All and every information received by the Parties and marked Confidential Information hereto shall be assumed to be Confidential Information unless otherwise proved. It is further agreed that the information relating to the Service Recipient and its customers is deemed confidential whether marked confidential or not.

All payments for every Transaction conducted in the use of Services shall be made by You to ISG on a monthly basis. You shall ensure that all payments and dues are paid within a period of 7 days post receipt of such invoice by the Service Recipient. In case of there being any dispute that may arise with regards to the invoice(s) raised, it shall be Your responsibility to raise such query with ISG within 3 days from the receipt of such invoice, failing which such invoices shall be deemed accepted You.

The Service Recipient shall pay when due or if necessary, reimburse the ISG for all taxes including but not limited to GST, resulting from any activities under this Agreement.

The Services offered by ISG are provided on “as is” basis and the ISG disclaims all direct, indirect, and consequential warranties of any kind express or implied including warranties of merchantability, compatibility, applicability, usability and appropriateness, fitness for a particular purpose, accuracy and any warranties that may arise during the term of services.
This shall include damage of any kind, including, without limitation, lost income, lost profits, present and future, the cost of cover, or loss of use regardless of whether such liability is based on the breach of contract, breach of negligence, intentional or unintentional tort, strict liability, violation of statute, ordinance or regulation, failure of consideration or other basis, arising out of the provisions of the Service.
ISG further disclaims any warranty in the services, or the operation of services being accurate, error-free or uninterrupted.
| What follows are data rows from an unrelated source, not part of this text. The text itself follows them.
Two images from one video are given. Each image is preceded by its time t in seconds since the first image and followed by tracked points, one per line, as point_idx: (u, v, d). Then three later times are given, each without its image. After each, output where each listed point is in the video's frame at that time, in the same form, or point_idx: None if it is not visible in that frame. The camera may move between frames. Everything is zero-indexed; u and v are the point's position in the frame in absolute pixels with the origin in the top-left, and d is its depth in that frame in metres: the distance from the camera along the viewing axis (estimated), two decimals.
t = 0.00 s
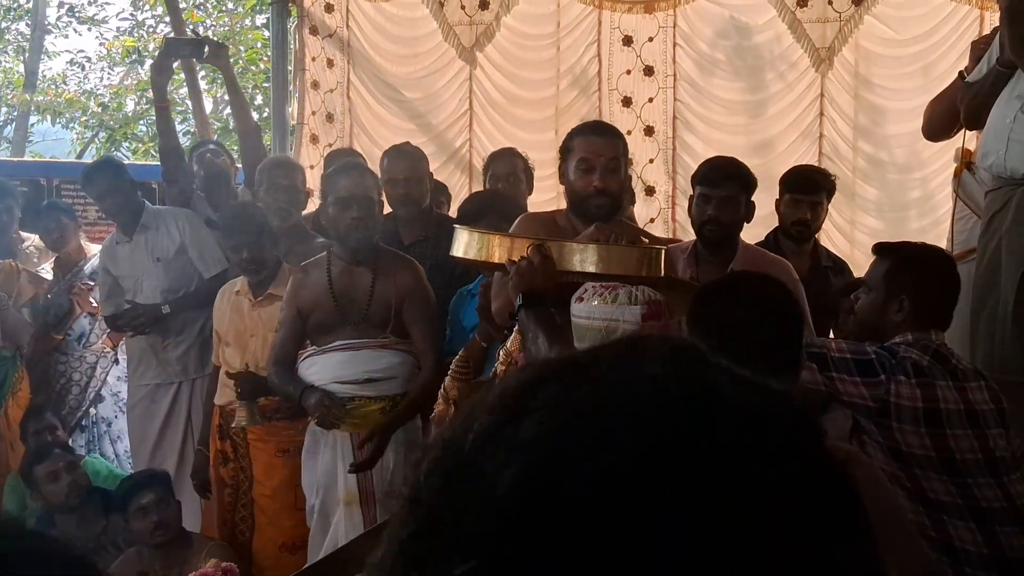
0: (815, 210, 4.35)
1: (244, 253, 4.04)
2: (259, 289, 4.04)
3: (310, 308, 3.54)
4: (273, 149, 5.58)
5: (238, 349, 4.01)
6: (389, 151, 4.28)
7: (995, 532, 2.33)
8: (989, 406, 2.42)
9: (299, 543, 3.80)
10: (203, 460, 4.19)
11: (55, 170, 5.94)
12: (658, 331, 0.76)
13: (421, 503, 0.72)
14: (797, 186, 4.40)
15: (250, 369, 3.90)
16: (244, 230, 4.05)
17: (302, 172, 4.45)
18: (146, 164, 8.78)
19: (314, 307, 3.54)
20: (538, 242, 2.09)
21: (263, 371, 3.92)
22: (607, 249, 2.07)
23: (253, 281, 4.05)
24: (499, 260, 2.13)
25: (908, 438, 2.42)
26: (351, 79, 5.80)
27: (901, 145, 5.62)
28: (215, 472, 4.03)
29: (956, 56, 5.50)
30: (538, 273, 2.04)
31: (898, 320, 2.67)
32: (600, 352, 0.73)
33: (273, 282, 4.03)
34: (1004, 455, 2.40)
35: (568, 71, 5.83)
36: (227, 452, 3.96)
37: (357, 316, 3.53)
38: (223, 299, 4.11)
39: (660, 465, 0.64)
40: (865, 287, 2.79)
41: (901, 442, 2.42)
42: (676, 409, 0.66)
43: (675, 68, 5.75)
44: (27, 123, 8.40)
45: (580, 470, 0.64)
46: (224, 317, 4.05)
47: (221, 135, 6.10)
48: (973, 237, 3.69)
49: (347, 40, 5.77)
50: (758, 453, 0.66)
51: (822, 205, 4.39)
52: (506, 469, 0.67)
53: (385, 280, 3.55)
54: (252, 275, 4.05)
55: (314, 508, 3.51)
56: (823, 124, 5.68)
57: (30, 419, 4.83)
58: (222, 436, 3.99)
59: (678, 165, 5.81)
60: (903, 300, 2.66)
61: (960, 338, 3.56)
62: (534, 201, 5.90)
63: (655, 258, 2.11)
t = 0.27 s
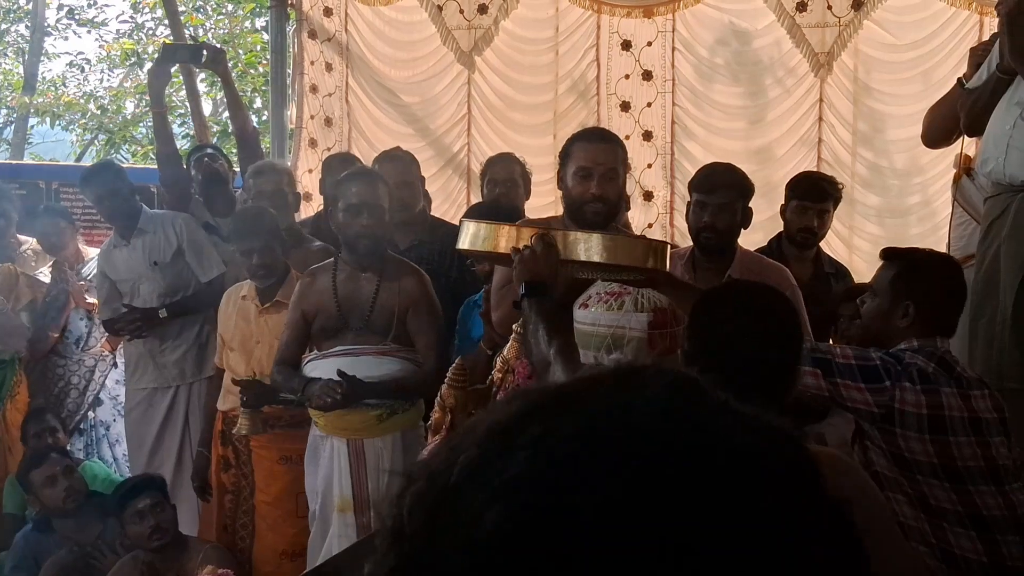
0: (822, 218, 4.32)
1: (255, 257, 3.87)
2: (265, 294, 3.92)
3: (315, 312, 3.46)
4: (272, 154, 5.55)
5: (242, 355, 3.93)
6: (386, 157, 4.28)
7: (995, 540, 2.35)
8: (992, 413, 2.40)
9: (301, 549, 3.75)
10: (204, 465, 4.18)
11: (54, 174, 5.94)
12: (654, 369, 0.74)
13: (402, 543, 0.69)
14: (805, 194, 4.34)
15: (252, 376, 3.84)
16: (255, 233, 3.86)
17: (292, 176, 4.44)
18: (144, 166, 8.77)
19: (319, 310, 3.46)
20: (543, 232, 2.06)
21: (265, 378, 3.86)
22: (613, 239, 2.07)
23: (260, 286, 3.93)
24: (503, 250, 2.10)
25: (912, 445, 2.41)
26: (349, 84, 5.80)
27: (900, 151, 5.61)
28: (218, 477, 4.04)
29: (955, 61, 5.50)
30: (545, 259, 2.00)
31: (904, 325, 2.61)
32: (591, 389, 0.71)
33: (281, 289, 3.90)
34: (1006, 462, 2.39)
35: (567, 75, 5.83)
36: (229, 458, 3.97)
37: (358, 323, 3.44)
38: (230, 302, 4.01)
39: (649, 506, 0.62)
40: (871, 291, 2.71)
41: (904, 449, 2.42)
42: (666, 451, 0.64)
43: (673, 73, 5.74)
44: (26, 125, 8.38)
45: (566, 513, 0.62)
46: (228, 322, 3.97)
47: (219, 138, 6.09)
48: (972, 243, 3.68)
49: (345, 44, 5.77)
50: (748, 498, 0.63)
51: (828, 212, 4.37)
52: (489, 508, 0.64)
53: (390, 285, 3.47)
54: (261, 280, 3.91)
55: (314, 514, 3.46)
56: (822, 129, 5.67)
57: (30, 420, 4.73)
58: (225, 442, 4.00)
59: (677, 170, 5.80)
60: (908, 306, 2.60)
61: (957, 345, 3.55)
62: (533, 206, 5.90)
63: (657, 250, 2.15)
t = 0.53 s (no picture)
0: (823, 221, 4.31)
1: (261, 258, 3.86)
2: (272, 296, 3.90)
3: (317, 313, 3.45)
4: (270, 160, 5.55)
5: (247, 357, 3.90)
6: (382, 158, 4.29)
7: (994, 542, 2.37)
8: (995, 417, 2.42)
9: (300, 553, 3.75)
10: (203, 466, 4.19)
11: (51, 174, 5.93)
12: (611, 390, 0.74)
13: (349, 559, 0.68)
14: (809, 197, 4.32)
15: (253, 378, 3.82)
16: (263, 236, 3.88)
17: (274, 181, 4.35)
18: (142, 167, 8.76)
19: (322, 311, 3.44)
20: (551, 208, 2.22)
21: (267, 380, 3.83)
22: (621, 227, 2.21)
23: (265, 288, 3.90)
24: (512, 220, 2.28)
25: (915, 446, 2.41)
26: (347, 85, 5.80)
27: (897, 153, 5.61)
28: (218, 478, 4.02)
29: (951, 64, 5.50)
30: (544, 237, 2.17)
31: (906, 325, 2.57)
32: (547, 409, 0.71)
33: (286, 293, 3.89)
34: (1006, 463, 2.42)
35: (564, 77, 5.83)
36: (231, 459, 3.95)
37: (359, 325, 3.40)
38: (235, 303, 4.00)
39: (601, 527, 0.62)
40: (874, 289, 2.67)
41: (908, 451, 2.42)
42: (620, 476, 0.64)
43: (670, 75, 5.74)
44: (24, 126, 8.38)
45: (519, 534, 0.61)
46: (233, 323, 3.96)
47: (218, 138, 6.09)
48: (968, 246, 3.68)
49: (342, 46, 5.76)
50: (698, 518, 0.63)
51: (830, 215, 4.35)
52: (441, 525, 0.63)
53: (391, 287, 3.42)
54: (266, 282, 3.88)
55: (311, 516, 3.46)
56: (818, 131, 5.68)
57: (28, 420, 4.72)
58: (226, 442, 3.97)
59: (674, 171, 5.80)
60: (910, 305, 2.56)
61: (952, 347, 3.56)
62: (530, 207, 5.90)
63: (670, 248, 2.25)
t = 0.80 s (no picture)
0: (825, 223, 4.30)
1: (265, 256, 3.81)
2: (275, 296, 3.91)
3: (320, 313, 3.45)
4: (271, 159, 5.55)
5: (249, 355, 3.92)
6: (381, 159, 4.30)
7: (1000, 542, 2.39)
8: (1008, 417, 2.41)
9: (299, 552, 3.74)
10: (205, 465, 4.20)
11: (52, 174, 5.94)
12: (559, 399, 0.79)
13: (305, 570, 0.74)
14: (811, 198, 4.31)
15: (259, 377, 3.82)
16: (263, 231, 3.81)
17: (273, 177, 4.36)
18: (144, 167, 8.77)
19: (325, 311, 3.44)
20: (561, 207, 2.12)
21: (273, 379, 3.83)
22: (638, 215, 2.11)
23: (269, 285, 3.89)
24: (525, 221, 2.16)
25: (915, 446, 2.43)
26: (348, 85, 5.81)
27: (899, 153, 5.61)
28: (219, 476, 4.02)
29: (952, 64, 5.50)
30: (552, 234, 2.07)
31: (909, 320, 2.49)
32: (494, 418, 0.75)
33: (289, 292, 3.89)
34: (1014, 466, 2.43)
35: (564, 77, 5.83)
36: (232, 458, 3.95)
37: (361, 326, 3.40)
38: (239, 301, 4.01)
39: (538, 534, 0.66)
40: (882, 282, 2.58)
41: (919, 453, 2.42)
42: (558, 480, 0.69)
43: (671, 75, 5.74)
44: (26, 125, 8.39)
45: (460, 542, 0.66)
46: (235, 321, 3.97)
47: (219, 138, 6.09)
48: (969, 247, 3.68)
49: (344, 46, 5.78)
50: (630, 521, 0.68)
51: (832, 217, 4.34)
52: (389, 538, 0.68)
53: (394, 288, 3.40)
54: (270, 281, 3.87)
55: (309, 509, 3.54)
56: (819, 132, 5.68)
57: (33, 418, 4.72)
58: (227, 440, 3.97)
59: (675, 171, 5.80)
60: (910, 302, 2.48)
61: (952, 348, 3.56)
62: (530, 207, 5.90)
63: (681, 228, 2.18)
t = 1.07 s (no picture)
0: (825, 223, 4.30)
1: (258, 252, 3.85)
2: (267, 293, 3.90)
3: (320, 313, 3.44)
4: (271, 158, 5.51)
5: (241, 352, 3.89)
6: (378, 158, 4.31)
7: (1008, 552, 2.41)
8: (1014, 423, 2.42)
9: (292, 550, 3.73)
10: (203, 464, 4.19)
11: (52, 172, 5.94)
12: (515, 406, 0.79)
13: None
14: (810, 198, 4.31)
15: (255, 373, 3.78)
16: (260, 228, 3.84)
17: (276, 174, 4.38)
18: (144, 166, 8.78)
19: (325, 311, 3.43)
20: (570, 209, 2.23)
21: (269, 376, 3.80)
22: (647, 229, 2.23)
23: (260, 282, 3.90)
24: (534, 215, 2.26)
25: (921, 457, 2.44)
26: (347, 84, 5.81)
27: (898, 154, 5.60)
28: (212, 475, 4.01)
29: (951, 65, 5.49)
30: (556, 233, 2.19)
31: (911, 321, 2.45)
32: (449, 426, 0.75)
33: (281, 287, 3.89)
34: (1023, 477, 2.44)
35: (563, 77, 5.83)
36: (224, 456, 3.94)
37: (361, 326, 3.38)
38: (228, 300, 3.99)
39: (486, 538, 0.66)
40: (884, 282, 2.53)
41: (929, 466, 2.42)
42: (509, 486, 0.69)
43: (670, 75, 5.74)
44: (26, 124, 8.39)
45: (409, 547, 0.66)
46: (226, 319, 3.94)
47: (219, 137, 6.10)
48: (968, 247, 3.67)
49: (343, 46, 5.79)
50: (585, 527, 0.68)
51: (831, 218, 4.34)
52: (338, 543, 0.68)
53: (395, 287, 3.39)
54: (261, 276, 3.88)
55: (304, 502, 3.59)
56: (817, 132, 5.67)
57: (34, 413, 4.70)
58: (218, 439, 3.94)
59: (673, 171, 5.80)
60: (912, 303, 2.44)
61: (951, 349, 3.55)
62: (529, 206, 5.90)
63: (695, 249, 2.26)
  • Exclusivity : This Arrangement entered between the Parties shall not be exclusive in nature.
  • Assignment: Neither party shall assign its rights nor obligations under this Agreement without the prior consent of the other party, however, such consent shall not be unreasonably withheld. Notwithstanding the above, no consent shall be required for any assignment to a parent corporation or wholly owned subsidiary of a party, or any wholly owned subsidiary or division of that parent corporation. Subject to the above, the terms of this Agreement shall be binding upon and shall ensure to the benefit of the parties and their respective heirs, successors, and assigns.
  • Legal Capacity: The Parties represent and warrant that they have the full right, power, legal capacity and authority to enter in to and perform its obligations under this Agreement and that those obligations shall be binding without the approval of any other person or entity. Each person signing this agreement on behalf of a Party represents and warrants that he has full right, power, legal capacity and authority to sign this Agreement on behalf of that Party.
  • Relationship: This Agreement is not intended by the parties to constitute, or create a joint venture or partnership of any kind. The Parties shall be deemed to be independent contractors and the employees, of one shall not be deemed to be the employees of the other. Neither party shall have authority to bind the other except to the extent authorized herein.
  • Sub-contracting: That ISG shall intimate the Service Recipient if it sub-contracts any part of its arrangement to a third party for the performance of its obligations under this Agreement.